Aus der Amazon.de-Redaktion

Als Regisseur hat Joseph Vilsmaier eine Vorliebe für Stoffe, die in der Zeit des Nationalsozialismus angesiedelt sind. Nach Stalingrad, den Comedian Harmonists und dem Biopic Marlene wendet sich Vilsmaier mit der dramatischen Liebesgeschichte Leo und Claire erneut dieser Epoche zu. Nach Motiven der Dokumentation Der Jude und das Mädchen von Christiane Kohl schildern Vilsmaier und sein Produzent und Drehbuchautor Reinhard Klooss die authentische Geschichte des jüdischen Kaufmanns Leo Katzenberger, der wegen einer angeblichen Affäre mit der jungen Fotografin Irene Scheffler hingerichtet wird.

Leo Katzenberger betreibt im Nürnberg der 30er-Jahre ein florierendes Schuhgeschäft. Der Lebemann und patriotische Deutsche hat eine Vorliebe für schöne Frauen, ist aber dennoch glücklich mit seiner Frau Claire verheiratet. Als die junge, exzentrische Fotografin Irene Scheffler in eine seiner Mietswohnungen im Hinterhaus zieht und dort ihr Atelier eröffnet, beginnt eine Freundschaft, die den beiden den Neid und die Missgunst der anderen Hausbewohner einbringt.

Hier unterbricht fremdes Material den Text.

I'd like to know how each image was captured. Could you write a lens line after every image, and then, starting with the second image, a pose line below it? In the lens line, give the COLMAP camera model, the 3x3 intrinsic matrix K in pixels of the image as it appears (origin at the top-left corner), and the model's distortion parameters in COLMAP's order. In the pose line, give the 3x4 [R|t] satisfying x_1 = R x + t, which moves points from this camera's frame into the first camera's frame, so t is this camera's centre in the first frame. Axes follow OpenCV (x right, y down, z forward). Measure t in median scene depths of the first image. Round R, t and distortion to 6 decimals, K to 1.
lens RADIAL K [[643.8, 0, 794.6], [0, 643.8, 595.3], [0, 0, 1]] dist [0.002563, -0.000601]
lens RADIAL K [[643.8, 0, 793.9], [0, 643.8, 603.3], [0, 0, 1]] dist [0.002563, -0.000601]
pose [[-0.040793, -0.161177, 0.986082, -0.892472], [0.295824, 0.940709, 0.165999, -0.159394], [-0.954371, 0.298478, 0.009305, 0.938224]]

Die Nachbarn bezichtigen die beiden im Bund mit der NS-Hetzpresse der Rassenschande. Leo will die Gefahr nicht wahrhaben, doch schließlich kommt es zum Prozess.

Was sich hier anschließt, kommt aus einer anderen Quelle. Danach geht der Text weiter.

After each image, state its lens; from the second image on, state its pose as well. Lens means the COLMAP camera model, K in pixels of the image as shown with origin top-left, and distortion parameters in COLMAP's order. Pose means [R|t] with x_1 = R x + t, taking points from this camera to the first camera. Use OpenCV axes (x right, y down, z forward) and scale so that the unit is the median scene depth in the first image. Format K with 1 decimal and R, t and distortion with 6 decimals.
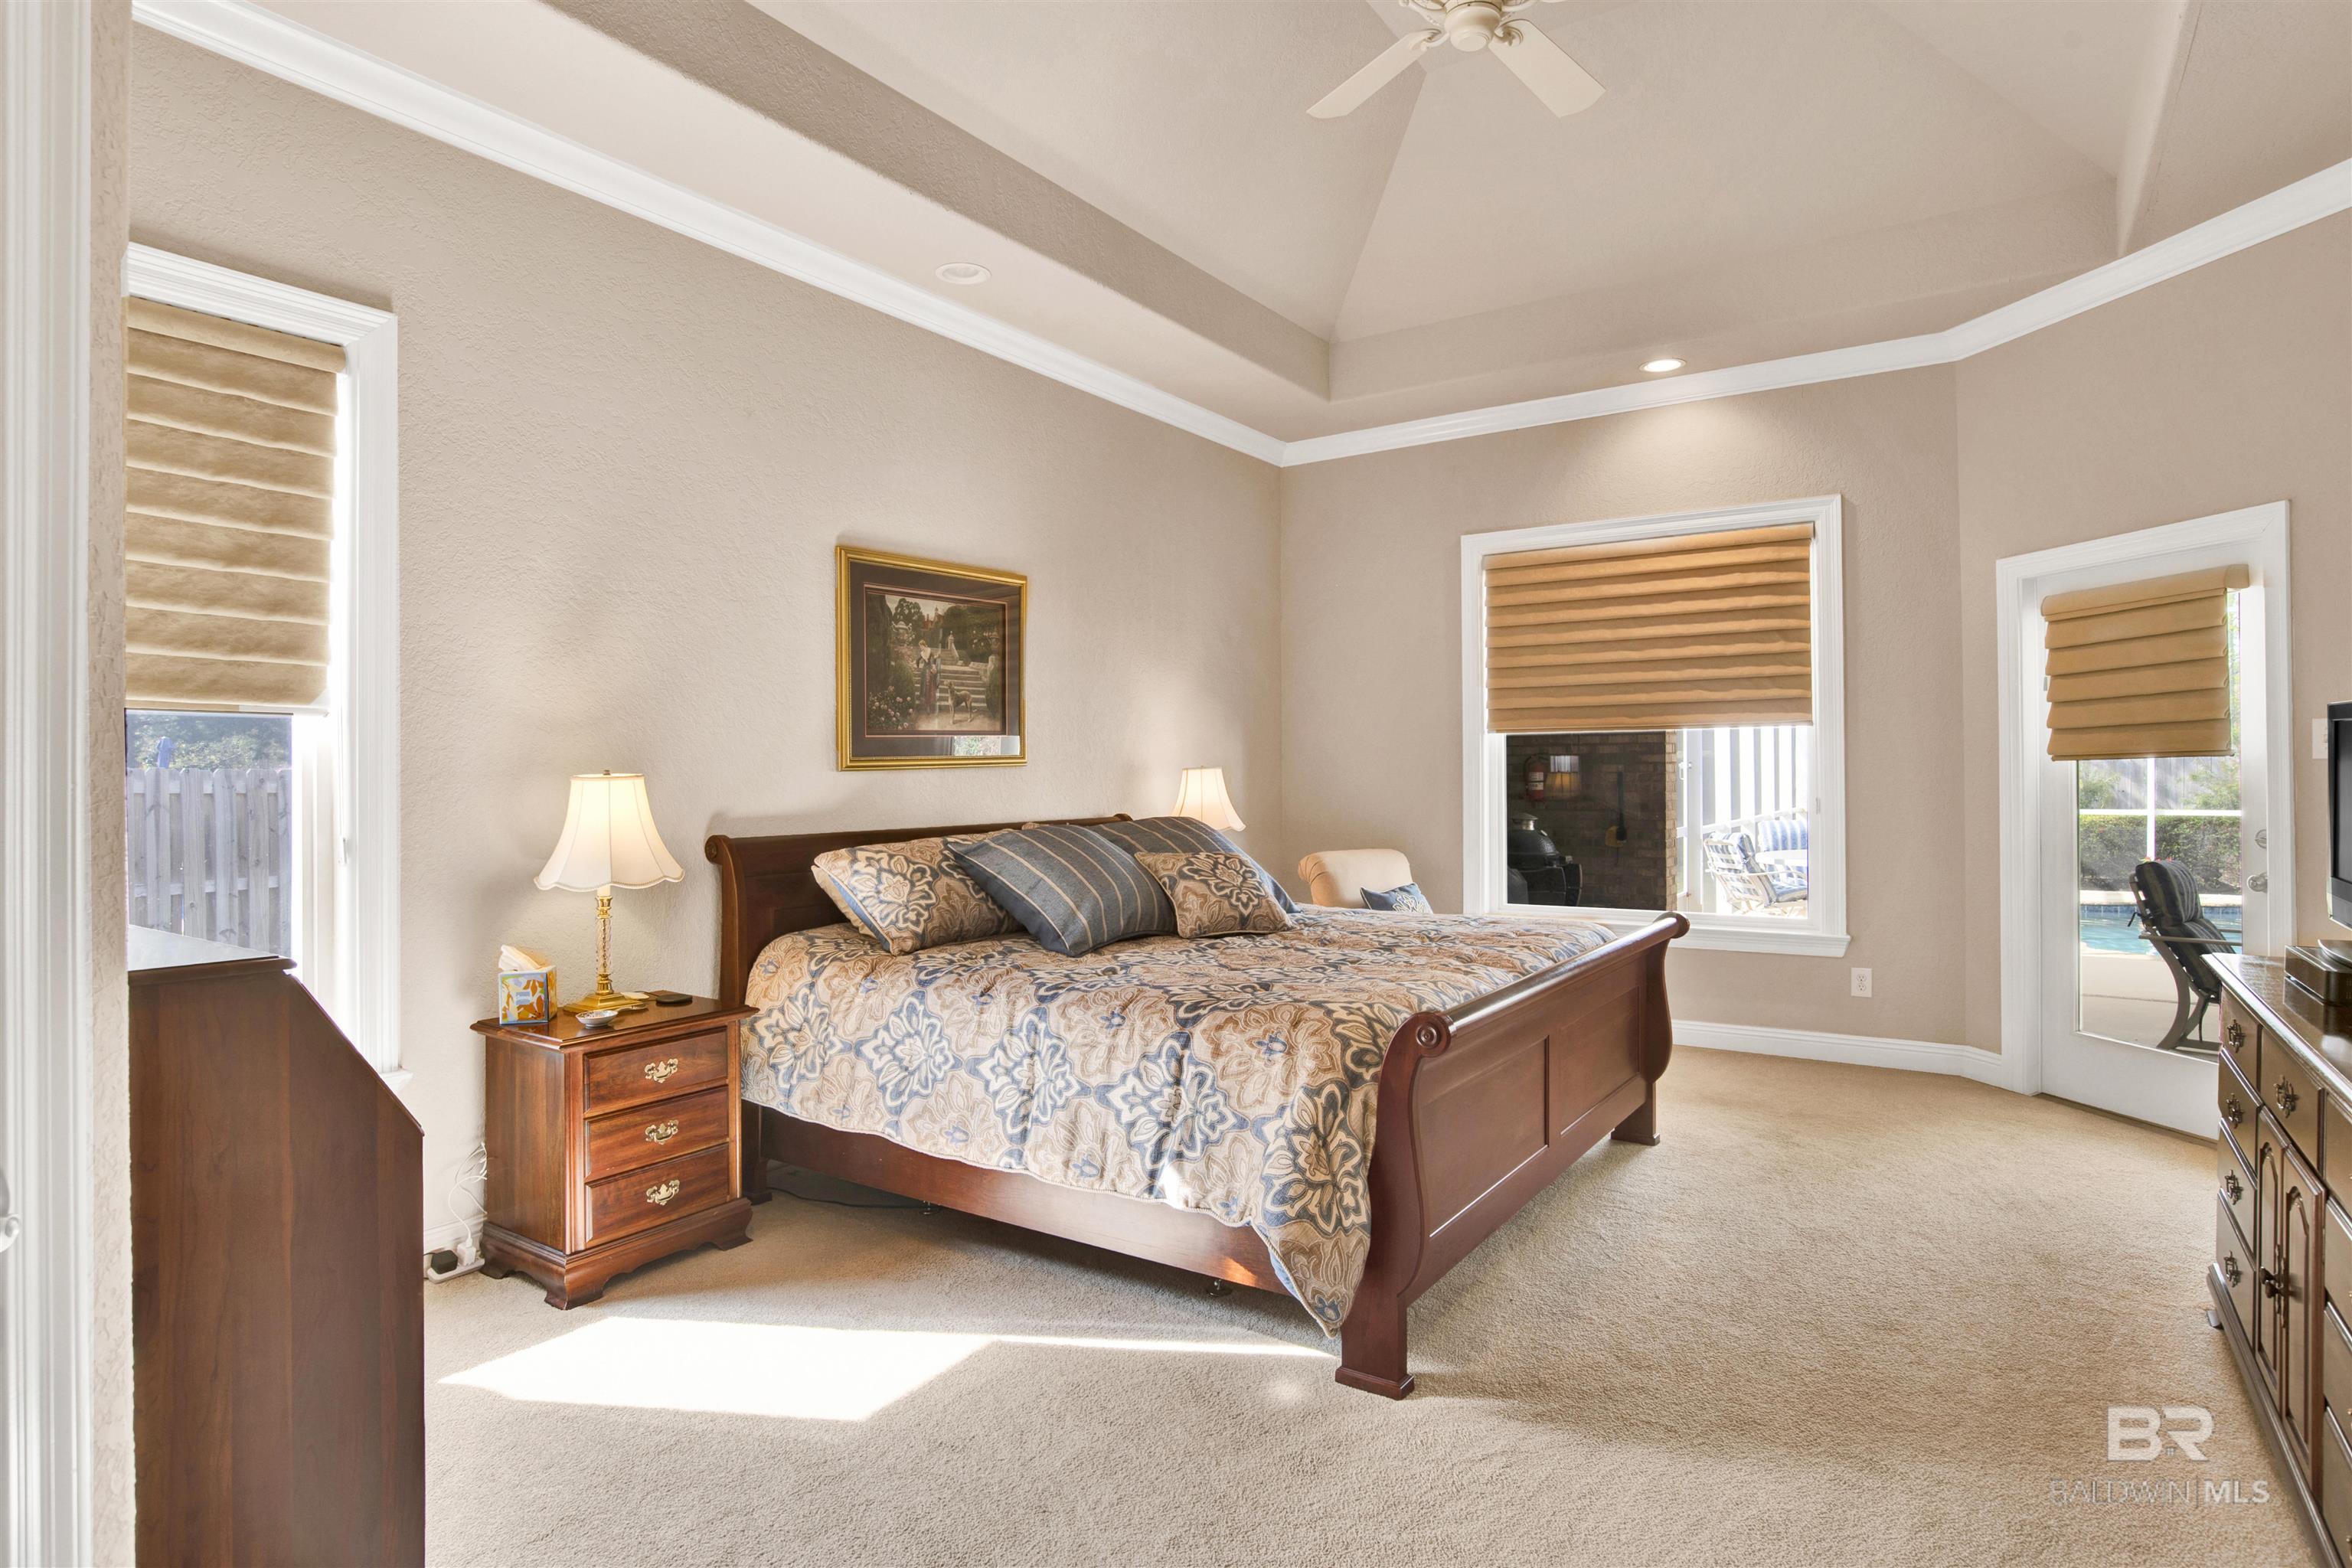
lens RADIAL K [[1230.8, 0, 1184.7], [0, 1230.8, 780.0], [0, 0, 1]] dist [-0.070717, 0.024166]
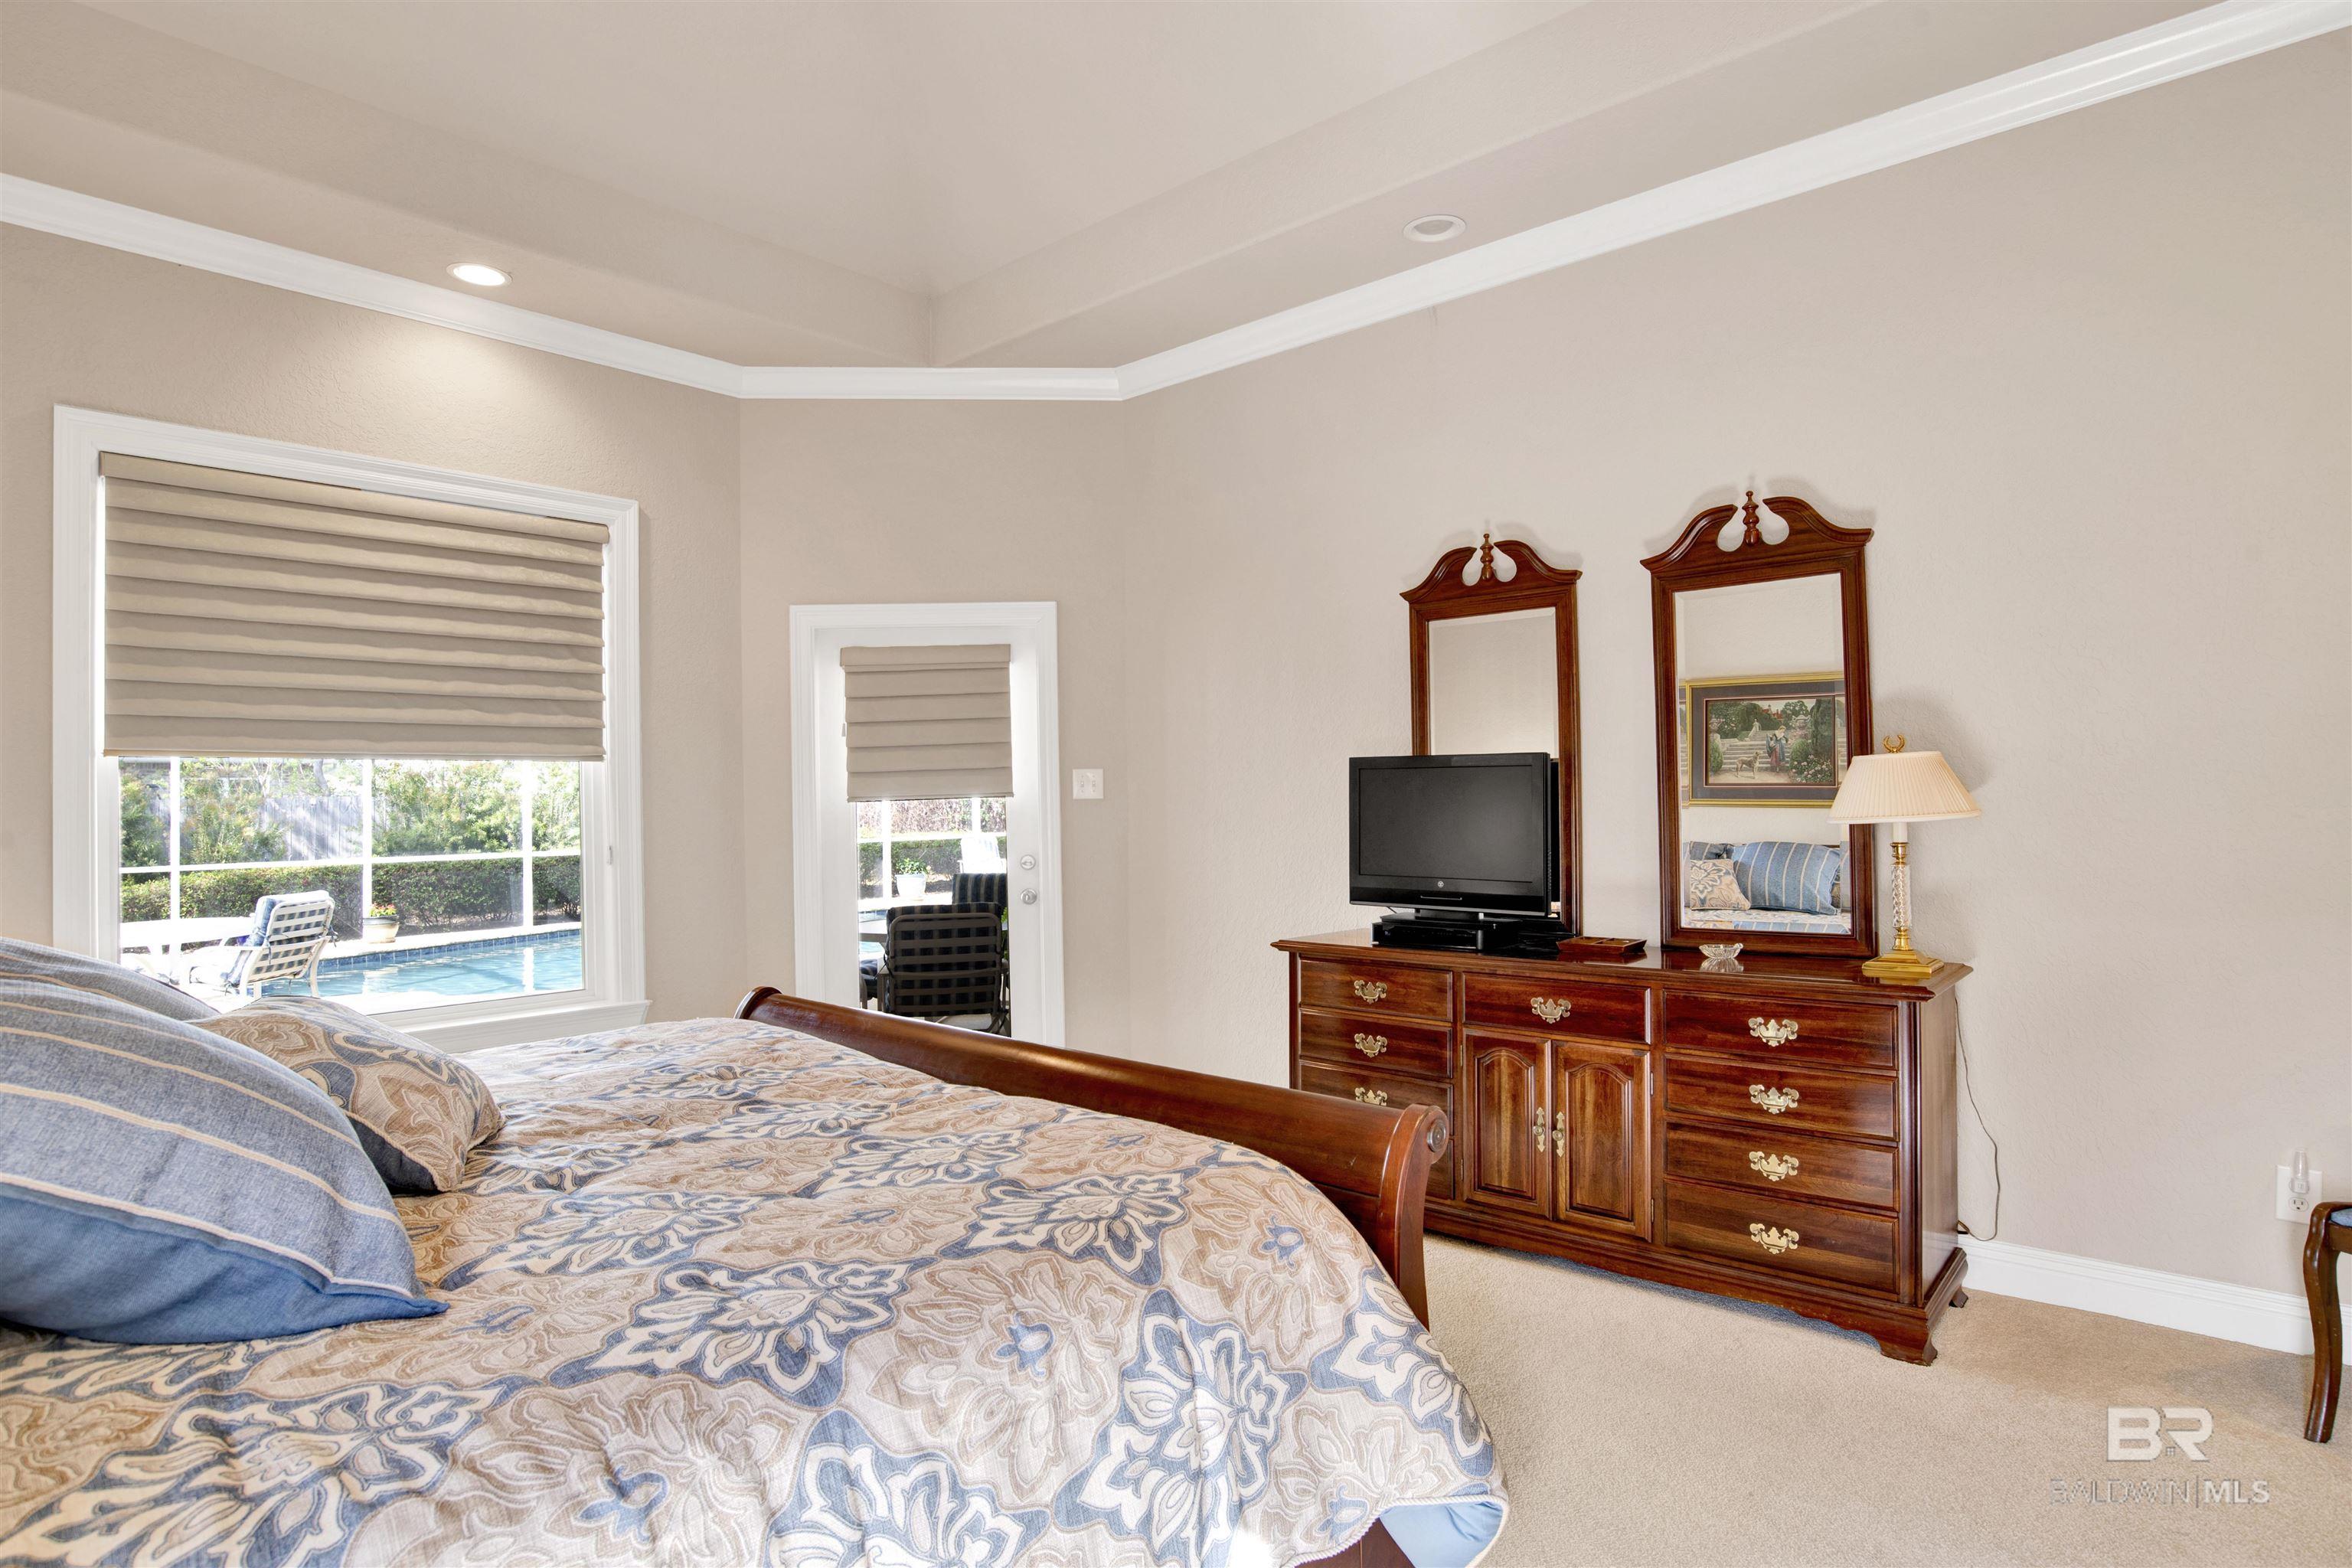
lens RADIAL K [[1226.7, 0, 1195.6], [0, 1226.7, 770.4], [0, 0, 1]] dist [-0.044667, 0.000709]
pose [[0.130148, 0.027866, 0.991103, -0.434321], [0.019424, 0.999341, -0.030649, -0.005595], [-0.991304, 0.023240, 0.129521, 0.738810]]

Schauspieler in Kostümen laufen durch Kulissen -- diese für Vilsmaiers Filme typische Beschreibung trifft leider auch auf Leo und Claire zu. Vielleicht hätte der Film in Schwarz-Weiß inszeniert mehr an historischer Tiefe gewonnen. Dem exzellenten Schauspielensemble ist es zu verdanken, dass die Charaktere dennoch mit Leben gefüllt werden und die Geschichte um Liebe und Denunziation glaubwürdig ist. Insbesondere Michael Degen, der als Jude den Nationalsozialismus mit seiner Mutter versteckt in Berlin überlebte (Nicht alle waren Mörder), verleiht Katzenberger die nötige Tiefe, gepaart mit einer kraftstrotzenden Lebenslust, die ihm zum Verhängnis wird. Franziska Petri (Vergiss Amerika) betört als lolitahafte Femme fatale, Jochen Nickel, Andrea Sawatzki und Axel Milberg bringen die Atmosphäre des spießigen Kleinbürgermilieus zum Greifen nah. In eindrucksvollen Nebenrollen überzeugen Dietmar Schönherr als jüdischer Anwalt und Kai Wiesinger als Gestapo-Mann. Einzig Suzanne von Borsody bleibt in der Titelrolle etwas schwach, da die Inszenierung ihrer Figur gar zu wenig Raum lässt.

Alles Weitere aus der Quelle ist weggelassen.